| Description of the task |
Please print nothing but the lines from the one containing "Epilepsia, no qual" to the final line below, exactly, and no pictures.

| Input records |
BEGIN

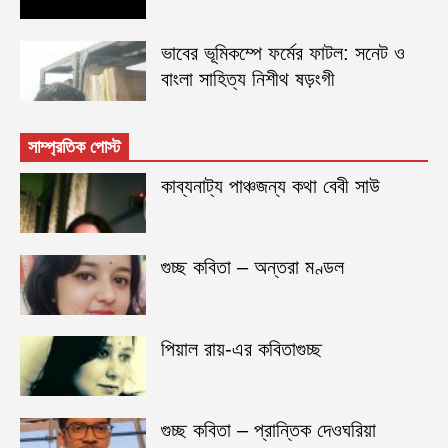
ভাবের ভূমিকম্পে ফর্মের ফাটল: সনেট ও
বাংলা সাহিত্য নিশীথ ষড়ংগী
সাম্প্রতিক পোস্ট
কাব্যনাট্য পাঞ্চজন্য কথা বেবী সাউ
গুচ্ছ কবিতা – অন্তরা মণ্ডল
পিয়াল রায়-এর কবিতাগুচ্ছ
গুচ্ছ কবিতা – প্রান্তিক দেওঘরিয়া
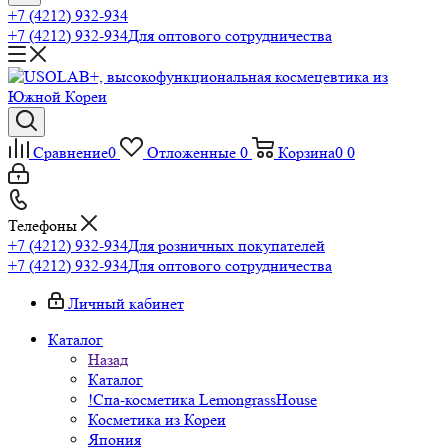
+7 (4212) 932-934
+7 (4212) 932-934
Для оптового сотрудничества
Сравнение
0
Отложенные
0
Корзина
0
0
Телефоны
+7 (4212) 932-934
Для розничных покупателей
+7 (4212) 932-934
Для оптового сотрудничества
Личный кабинет
Каталог
Назад
Каталог
!Спа-косметика LemongrassHouse
Косметика из Кореи
Япония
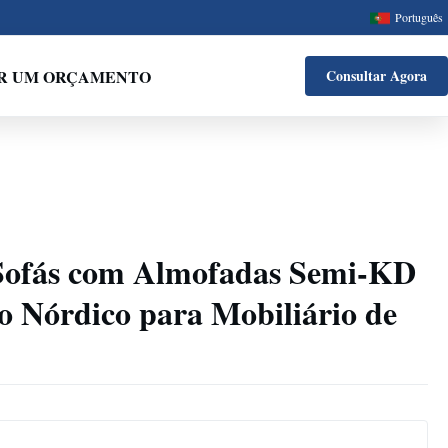
Português
IR UM ORÇAMENTO
Consultar Agora
Sofás com Almofadas Semi-KD
o Nórdico para Mobiliário de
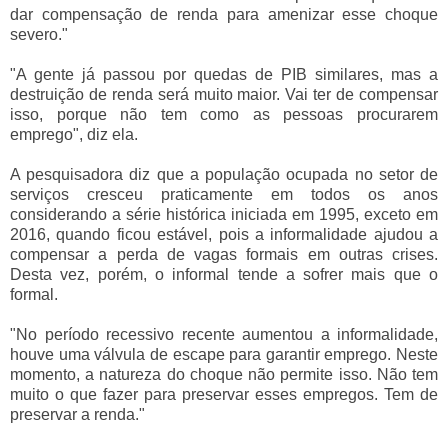
dar compensação de renda para amenizar esse choque
severo."
"A gente já passou por quedas de PIB similares, mas a
destruição de renda será muito maior. Vai ter de compensar
isso, porque não tem como as pessoas procurarem
emprego", diz ela.
A pesquisadora diz que a população ocupada no setor de
serviços cresceu praticamente em todos os anos
considerando a série histórica iniciada em 1995, exceto em
2016, quando ficou estável, pois a informalidade ajudou a
compensar a perda de vagas formais em outras crises.
Desta vez, porém, o informal tende a sofrer mais que o
formal.
"No período recessivo recente aumentou a informalidade,
houve uma válvula de escape para garantir emprego. Neste
momento, a natureza do choque não permite isso. Não tem
muito o que fazer para preservar esses empregos. Tem de
preservar a renda."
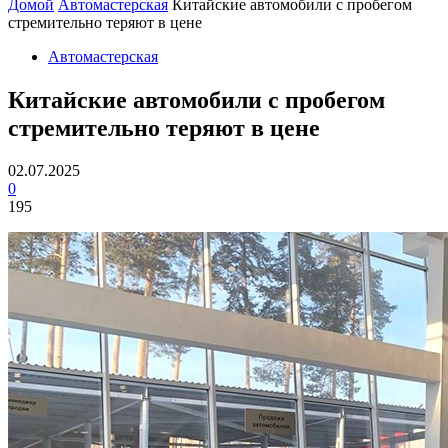
Домой
Автомастерская
Китайские автомобили с пробегом
стремительно теряют в цене
Автомастерская
Китайские автомобили с пробегом
стремительно теряют в цене
02.07.2025
0
195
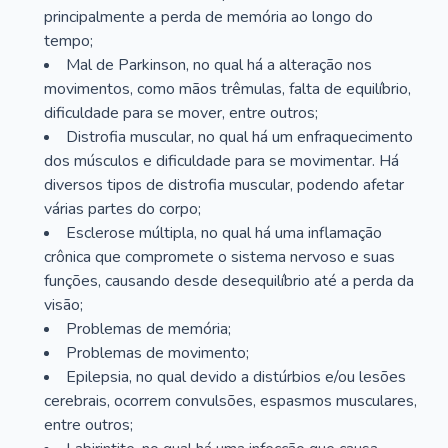
principalmente a perda de memória ao longo do
tempo;
Mal de Parkinson, no qual há a alteração nos
movimentos, como mãos trêmulas, falta de equilíbrio,
dificuldade para se mover, entre outros;
Distrofia muscular, no qual há um enfraquecimento
dos músculos e dificuldade para se movimentar. Há
diversos tipos de distrofia muscular, podendo afetar
várias partes do corpo;
Esclerose múltipla, no qual há uma inflamação
crônica que compromete o sistema nervoso e suas
funções, causando desde desequilíbrio até a perda da
visão;
Problemas de memória;
Problemas de movimento;
Epilepsia, no qual devido a distúrbios e/ou lesões
cerebrais, ocorrem convulsões, espasmos musculares,
entre outros;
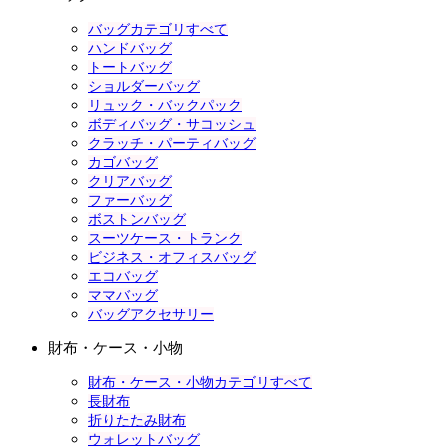
バッグカテゴリすべて
ハンドバッグ
トートバッグ
ショルダーバッグ
リュック・バックパック
ボディバッグ・サコッシュ
クラッチ・パーティバッグ
カゴバッグ
クリアバッグ
ファーバッグ
ボストンバッグ
スーツケース・トランク
ビジネス・オフィスバッグ
エコバッグ
ママバッグ
バッグアクセサリー
財布・ケース・小物
財布・ケース・小物カテゴリすべて
長財布
折りたたみ財布
ウォレットバッグ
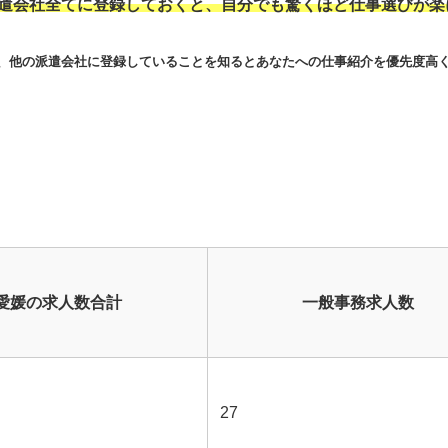
派遣会社全てに登録しておくと、自分でも驚くほど仕事選びが楽
が、他の派遣会社に登録していることを知るとあなたへの仕事紹介を優先度高
愛媛の求人数合計
一般事務求人数
27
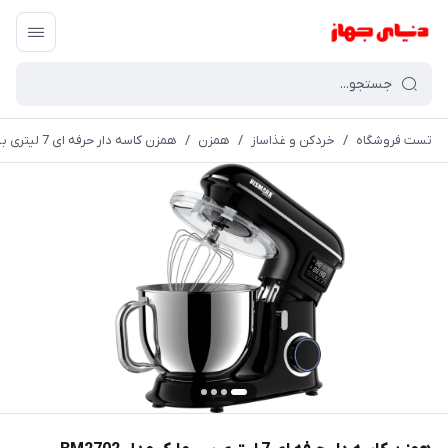
تست فروشگاه
/
خردکن و غذاساز
/
همزن
/
همزن کاسه دار حرفه ای 7 لیتری بیسمارک مدل BM2702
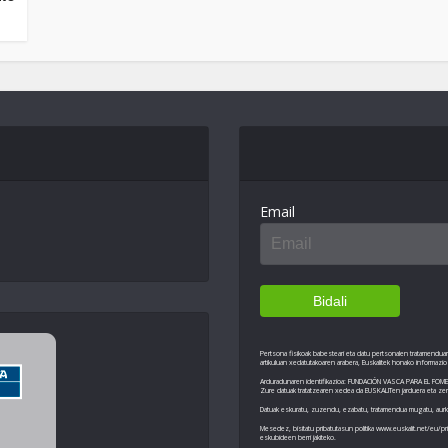
Email
Pertsona fisikoak babesteari eta datu pertsonalen tratamendua
artikuluan xedatutakoaren arabera, Euskalitek honako informaz
Arduradunaren identifikazioa: FUNDACIÓN VASCA PARA EL FOME
Zure datuak tratatzearen xedea da EUSKALITen jarduera eta zerb
Datuak eskuratu, zuzendu, ezabatu, tratamendua mugatu, aurkat
Mesedez, bisitatu pribatutasun politika www.euskalit.net/eu/pri
eskubideen berri jakiteko.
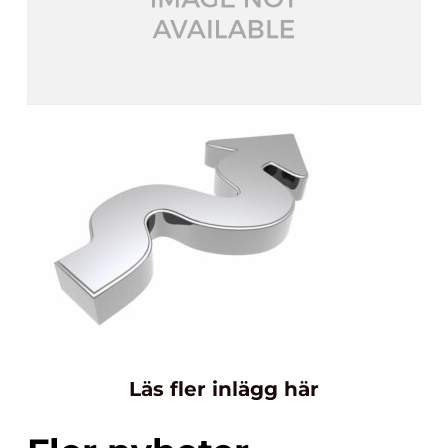
Läs fler inlägg här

END

| Written answer |
Epilepsia, no qual devido a distúrbios e/ou lesões
cerebrais, ocorrem convulsões, espasmos musculares,
entre outros;
バッグカテゴリすべて
ハンドバッグ
トートバッグ
ショルダーバッグ
リュック・バックパック
ボディバッグ・サコッシュ
クラッチ・パーティバッグ
カゴバッグ
クリアバッグ
ファーバッグ
ボストンバッグ
スーツケース・トランク
ビジネス・オフィスバッグ
エコバッグ
ママバッグ
バッグアクセサリー
財布・ケース・小物
財布・ケース・小物カテゴリすべて
長財布
折りたたみ財布
ウォレットバッグ
派遣会社全てに登録しておくと、自分でも驚くほど仕事選びが楽
が、他の派遣会社に登録していることを知るとあなたへの仕事紹介を優先度高
愛媛の求人数合計
一般事務求人数
27
تست فروشگاه
/
خردکن و غذاساز
/
همزن
/
همزن کاسه دار حرفه ای 7 لیتری بیسمارک مدل BM2702
Email
Pertsona fisikoak babesteari eta datu pertsonalen tratamendua
artikuluan xedatutakoaren arabera, Euskalitek honako informaz
Arduradunaren identifikazioa: FUNDACIÓN VASCA PARA EL FOME
Zure datuak tratatzearen xedea da EUSKALITen jarduera eta zerb
Datuak eskuratu, zuzendu, ezabatu, tratamendua mugatu, aurkat
Mesedez, bisitatu pribatutasun politika www.euskalit.net/eu/pri
eskubideen berri jakiteko.
Läs fler inlägg här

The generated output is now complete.